* TASK DETAILS:
Lay out each line of the entries as a Markdown table with the columns Row and Line. Number the rows consecutively and omit blank lines.

* THE DATA:

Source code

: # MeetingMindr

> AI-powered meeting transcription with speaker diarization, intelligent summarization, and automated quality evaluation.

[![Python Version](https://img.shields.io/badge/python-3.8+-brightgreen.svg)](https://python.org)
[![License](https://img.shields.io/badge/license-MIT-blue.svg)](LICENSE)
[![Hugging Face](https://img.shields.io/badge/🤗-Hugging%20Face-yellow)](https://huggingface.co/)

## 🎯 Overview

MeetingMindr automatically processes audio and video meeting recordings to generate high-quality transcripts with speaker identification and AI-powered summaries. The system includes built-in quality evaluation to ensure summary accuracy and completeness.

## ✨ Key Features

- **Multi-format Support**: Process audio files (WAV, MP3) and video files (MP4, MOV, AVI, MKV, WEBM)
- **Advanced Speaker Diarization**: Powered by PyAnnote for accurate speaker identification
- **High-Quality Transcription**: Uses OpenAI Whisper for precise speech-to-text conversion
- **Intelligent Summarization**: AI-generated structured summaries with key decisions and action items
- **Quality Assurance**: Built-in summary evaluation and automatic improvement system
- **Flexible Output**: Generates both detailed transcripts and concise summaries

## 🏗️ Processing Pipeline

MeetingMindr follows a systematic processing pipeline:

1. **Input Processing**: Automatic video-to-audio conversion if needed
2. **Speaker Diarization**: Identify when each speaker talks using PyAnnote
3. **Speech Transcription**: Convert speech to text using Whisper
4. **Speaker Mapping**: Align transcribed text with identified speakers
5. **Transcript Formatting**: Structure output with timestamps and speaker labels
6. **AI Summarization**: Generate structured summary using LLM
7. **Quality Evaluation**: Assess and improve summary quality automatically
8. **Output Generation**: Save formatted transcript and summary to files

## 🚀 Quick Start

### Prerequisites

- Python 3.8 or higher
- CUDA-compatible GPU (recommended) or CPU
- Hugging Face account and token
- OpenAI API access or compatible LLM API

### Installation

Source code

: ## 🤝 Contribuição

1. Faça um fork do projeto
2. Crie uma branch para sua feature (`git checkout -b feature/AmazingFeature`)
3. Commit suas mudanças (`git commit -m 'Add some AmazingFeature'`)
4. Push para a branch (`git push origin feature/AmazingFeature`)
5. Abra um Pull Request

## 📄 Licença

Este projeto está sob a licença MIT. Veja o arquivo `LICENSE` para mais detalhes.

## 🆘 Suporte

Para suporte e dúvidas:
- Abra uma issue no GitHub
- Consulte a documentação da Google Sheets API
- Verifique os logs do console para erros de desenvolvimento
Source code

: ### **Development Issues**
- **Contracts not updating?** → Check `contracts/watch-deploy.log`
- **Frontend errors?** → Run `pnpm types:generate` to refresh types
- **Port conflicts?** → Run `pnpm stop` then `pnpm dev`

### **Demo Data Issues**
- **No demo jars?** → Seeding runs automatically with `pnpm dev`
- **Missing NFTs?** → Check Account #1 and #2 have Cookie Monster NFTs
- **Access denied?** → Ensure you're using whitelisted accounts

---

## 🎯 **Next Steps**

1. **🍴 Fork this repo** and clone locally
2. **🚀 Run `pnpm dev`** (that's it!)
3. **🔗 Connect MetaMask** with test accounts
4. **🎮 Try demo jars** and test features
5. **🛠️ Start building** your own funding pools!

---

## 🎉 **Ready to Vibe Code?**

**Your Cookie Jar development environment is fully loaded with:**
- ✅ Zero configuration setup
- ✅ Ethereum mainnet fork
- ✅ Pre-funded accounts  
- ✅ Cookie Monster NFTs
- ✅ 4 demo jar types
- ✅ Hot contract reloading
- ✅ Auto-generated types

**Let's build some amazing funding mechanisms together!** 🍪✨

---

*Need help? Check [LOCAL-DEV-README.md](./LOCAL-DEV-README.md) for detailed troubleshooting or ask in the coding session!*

* SOLUTION TO THIS EXERCISE:
| Row | Line |
|---|---|
| 1 | Source code |
| 2 | : # MeetingMindr |
| 3 | > AI-powered meeting transcription with speaker diarization, intelligent summarization, and automated quality evaluation. |
| 4 | [![Python Version](https://img.shields.io/badge/python-3.8+-brightgreen.svg)](https://python.org) |
| 5 | [![License](https://img.shields.io/badge/license-MIT-blue.svg)](LICENSE) |
| 6 | [![Hugging Face](https://img.shields.io/badge/🤗-Hugging%20Face-yellow)](https://huggingface.co/) |
| 7 | ## 🎯 Overview |
| 8 | MeetingMindr automatically processes audio and video meeting recordings to generate high-quality transcripts with speaker identification and AI-powered summaries. The system includes built-in quality evaluation to ensure summary accuracy and completeness. |
| 9 | ## ✨ Key Features |
| 10 | - **Multi-format Support**: Process audio files (WAV, MP3) and video files (MP4, MOV, AVI, MKV, WEBM) |
| 11 | - **Advanced Speaker Diarization**: Powered by PyAnnote for accurate speaker identification |
| 12 | - **High-Quality Transcription**: Uses OpenAI Whisper for precise speech-to-text conversion |
| 13 | - **Intelligent Summarization**: AI-generated structured summaries with key decisions and action items |
| 14 | - **Quality Assurance**: Built-in summary evaluation and automatic improvement system |
| 15 | - **Flexible Output**: Generates both detailed transcripts and concise summaries |
| 16 | ## 🏗️ Processing Pipeline |
| 17 | MeetingMindr follows a systematic processing pipeline: |
| 18 | 1. **Input Processing**: Automatic video-to-audio conversion if needed |
| 19 | 2. **Speaker Diarization**: Identify when each speaker talks using PyAnnote |
| 20 | 3. **Speech Transcription**: Convert speech to text using Whisper |
| 21 | 4. **Speaker Mapping**: Align transcribed text with identified speakers |
| 22 | 5. **Transcript Formatting**: Structure output with timestamps and speaker labels |
| 23 | 6. **AI Summarization**: Generate structured summary using LLM |
| 24 | 7. **Quality Evaluation**: Assess and improve summary quality automatically |
| 25 | 8. **Output Generation**: Save formatted transcript and summary to files |
| 26 | ## 🚀 Quick Start |
| 27 | ### Prerequisites |
| 28 | - Python 3.8 or higher |
| 29 | - CUDA-compatible GPU (recommended) or CPU |
| 30 | - Hugging Face account and token |
| 31 | - OpenAI API access or compatible LLM API |
| 32 | ### Installation |
| 33 | Source code |
| 34 | : ## 🤝 Contribuição |
| 35 | 1. Faça um fork do projeto |
| 36 | 2. Crie uma branch para sua feature (`git checkout -b feature/AmazingFeature`) |
| 37 | 3. Commit suas mudanças (`git commit -m 'Add some AmazingFeature'`) |
| 38 | 4. Push para a branch (`git push origin feature/AmazingFeature`) |
| 39 | 5. Abra um Pull Request |
| 40 | ## 📄 Licença |
| 41 | Este projeto está sob a licença MIT. Veja o arquivo `LICENSE` para mais detalhes. |
| 42 | ## 🆘 Suporte |
| 43 | Para suporte e dúvidas: |
| 44 | - Abra uma issue no GitHub |
| 45 | - Consulte a documentação da Google Sheets API |
| 46 | - Verifique os logs do console para erros de desenvolvimento |
| 47 | Source code |
| 48 | : ### **Development Issues** |
| 49 | - **Contracts not updating?** → Check `contracts/watch-deploy.log` |
| 50 | - **Frontend errors?** → Run `pnpm types:generate` to refresh types |
| 51 | - **Port conflicts?** → Run `pnpm stop` then `pnpm dev` |
| 52 | ### **Demo Data Issues** |
| 53 | - **No demo jars?** → Seeding runs automatically with `pnpm dev` |
| 54 | - **Missing NFTs?** → Check Account #1 and #2 have Cookie Monster NFTs |
| 55 | - **Access denied?** → Ensure you're using whitelisted accounts |
| 56 | --- |
| 57 | ## 🎯 **Next Steps** |
| 58 | 1. **🍴 Fork this repo** and clone locally |
| 59 | 2. **🚀 Run `pnpm dev`** (that's it!) |
| 60 | 3. **🔗 Connect MetaMask** with test accounts |
| 61 | 4. **🎮 Try demo jars** and test features |
| 62 | 5. **🛠️ Start building** your own funding pools! |
| 63 | --- |
| 64 | ## 🎉 **Ready to Vibe Code?** |
| 65 | **Your Cookie Jar development environment is fully loaded with:** |
| 66 | - ✅ Zero configuration setup |
| 67 | - ✅ Ethereum mainnet fork |
| 68 | - ✅ Pre-funded accounts   |
| 69 | - ✅ Cookie Monster NFTs |
| 70 | - ✅ 4 demo jar types |
| 71 | - ✅ Hot contract reloading |
| 72 | - ✅ Auto-generated types |
| 73 | **Let's build some amazing funding mechanisms together!** 🍪✨ |
| 74 | --- |
| 75 | *Need help? Check [LOCAL-DEV-README.md](./LOCAL-DEV-README.md) for detailed troubleshooting or ask in the coding session!* |